The residue is the coefficient of $ z^{2j-2n-1} = z^{-1} \Longrightarrow j=n $

$$\therefore \operatorname{ Res}(f,0) = \sum_{n=0}^{\infty} \frac{1}{2^{2n}} \binom{2n}{n}\frac{1}{n!}$$

$$\boxed{I = 2\pi \sum_{n=0}^{\infty} \frac{1}{2^{2n}} \binom{2n}{n}\frac{1}{n!}}$$

This sum converges to $\displaystyle 2\pi \sqrt{e}I_{0}\left(\frac{1}{2}\right)$

Update 1:

I found a way to evaluate this last series:

Note $$ \sum_{n=0}^{\infty} \frac{1}{2^{2n}} \binom{2n}{n}\frac{1}{n!} = \sum_{n=0}^{\infty} \frac{1}{2^{2n}} \frac{(2n)!}{n!^3 }$$

Now recall that

$$ (2n)! = (1)_{2n}$$

where $(x)_{n}=x(x+1)(x+2)\cdots(x+n-1)$ is the rising factorial or Pochhammer polynomial

Now using the duplication formula: $\displaystyle (x)_{2n} = 4^n\left(\frac{x}{2}\right)_{n}\left(\frac{x+1}{2}\right)_{n}$ and the fact that $(1)_{n} = n!$

We have

$$ (2n)! = (1)_{2n} = 4^{n}\left(\frac{1}{2}\right)_{n}(1)_{n}$$

Hence $$ \sum_{n=0}^{\infty} \frac{1}{2^{2n}} \binom{2n}{n}\frac{1}{n!} = \sum_{n=0}^{\infty} \frac{4^{n}\left(\frac{1}{2}\right)_{n}(1)_{n}}{2^{2n} (1)_{n}(1)_{n} n!} = \sum_{n=0}^{\infty} \frac{ \left(\frac{1}{2}\right)_{n}}{(1)_{n}}\frac{1}{n!} ={}_1F_{1}\left(\frac{1}{2};1;1\right)$$

Using the identity 3 of Generalization of Kummer's transformations here

$$e^{-\frac x 2} \, {}_1F_1(a,2a,x)= {}_0F_1 \left (;a+\tfrac 1 2; \tfrac{x^2}{16} \right ) \tag{*}$$

with $\displaystyle x= 1$ and $\displaystyle a= \frac{1}{2}$

$${}_1F_{1}\left(\frac{1}{2};1;1\right) = \sqrt{e} \;{}_0F_{1}(;1,\frac{1}{16})$$

But $\displaystyle \sqrt{e}\; {}_0F_{1}(;1,\frac{1}{16})$ is the hypergometric representation of $\displaystyle I_{0}\left(\frac{1}{2}\right)$: $$ {}_{0}F_{1}(;1,\frac{1}{16}) = \sum_{n=0}^{\infty} \frac{1}{4^{2n}n!^2} = I_{0}\left(\frac{1}{2}\right)$$

Therefore

$$\boxed{ I =\int_{0}^{2\pi} e^{\sin^2 x} dx= 2\pi \sqrt{e} \; I_{0}\left(\frac{1}{2}\right) }$$

2. Solution using the complete beta function(Update 2)
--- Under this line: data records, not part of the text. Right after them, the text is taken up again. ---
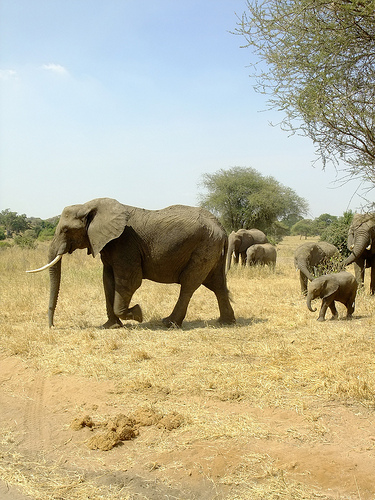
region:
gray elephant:
[33, 190, 234, 333]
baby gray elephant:
[302, 257, 354, 327]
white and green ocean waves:
[6, 13, 58, 63]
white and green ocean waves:
[167, 105, 198, 139]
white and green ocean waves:
[127, 135, 180, 186]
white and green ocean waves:
[118, 57, 210, 128]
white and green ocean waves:
[65, 134, 95, 172]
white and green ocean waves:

Let $n\in \mathbb{N}$. Recall:

$$\int_{0}^{2\pi} \sin^{2n}\theta d\theta= 4\int_{0}^{\frac{\pi}{2}} \sin^{2n}\theta d\theta \stackrel{w=\cos\theta}{=} 4\int_{0}^{1} w^{2n}(1-w^2)^{-\frac{1}{2}}dw \stackrel{r=w^2}{=}2\int_{0}^{1} r^{n+\frac{1}{2}-1}(1-r)^{\frac{1}{2}-1}dr = 2B\left(n+\frac{1}{2},\frac{1}{2}\right) = \frac{2\Gamma\left(n+\frac{1}{2}\right)\sqrt{\pi}}{\Gamma(n+1)} = \frac{2\pi}{2^{2n}}\binom{2n}{n}$$

Therefore:

$$\int_{0}^{2\pi} \sin^{2n}\theta d\theta =\frac{2\pi}{2^{2n}}\binom{2n}{n}$$

Summing both sides of the equation:

$$\sum_{n=0}^{\infty}\frac{1}{n!}\int_{0}^{2\pi} \sin^{2n}\theta d\theta = 2\pi \sum_{n=0}^{\infty}\frac{1}{2^{2n}n!}\binom{2n}{n}$$

Applying the Fubini-Tonelli theorem in the left hand side we can interchange series and integral sign:

$$\int_{0}^{2\pi} \sum_{n=0}^{\infty}\frac{\sin^{2n} \theta}{n!} d\theta = 2\pi \sum_{n=0}^{\infty}\frac{1}{2^{2n}n!}\binom{2n}{n}$$

$$\Longrightarrow \int_{0}^{2\pi} e^{\sin^2\theta}d\theta = 2\pi \sum_{n=0}^{\infty}\frac{1}{2^{2n}n!}\binom{2n}{n}$$

Applying the identity (*) from above

$$\boxed{ I =\int_{0}^{2\pi} e^{\sin^2 x} dx= 2\pi \sqrt{e} \; I_{0}\left(\frac{1}{2}\right) }$$

Answer 2

According to Wolfram, it is

$$\int_{0}^{2\pi} e^{[\sin x]^2}\ dx = 2\sqrt{e} \pi I_0\left(\frac{1}{2}\right)$$

I think there isn't really a good "trick" for this beyond just recognizing that the modified Bessel functions have well-known integral identities involving integrands of a broadly similar shape in that they involve $e^{\cos x}$, so one should then try to mash them to see if one can get something to come out. Namely,

$$I_\alpha(x) = \frac{1}{\pi} \int_{0}^{\pi} e^{x \cos \theta} \cos \alpha \theta\ d\theta - \frac{\sin \alpha \pi}{\pi} \int_{0}^{\infty} e^{-x \cosh t - \alpha t}\ dt$$

is a "known quantity" in that it's published already, and note that if one takes $\alpha = 0$, the right-hand term dies and the left becomes

$$I_0(x) = \frac{1}{\pi} \int_{0}^{\pi} e^{x \cos \theta} d\theta$$

hence use the half-angle formula $[\sin x]^2 = \frac{1 - \cos 2x}{2}$ so

$$\int_{0}^{2\pi} e^{[\sin x]^2}\ dx = \int_{0}^{2\pi} e^{\frac{1 - \cos 2x}{2}}\ dx = \int_{0}^{2 \pi} e^{1/2} e^{-\frac{1}{2} \cos{2x}}\ dx = \sqrt{e} \int_{0}^{2\pi} e^{-\frac{1}{2} \cos 2x}\ dx$$

then you should be able to take it from there with scalings.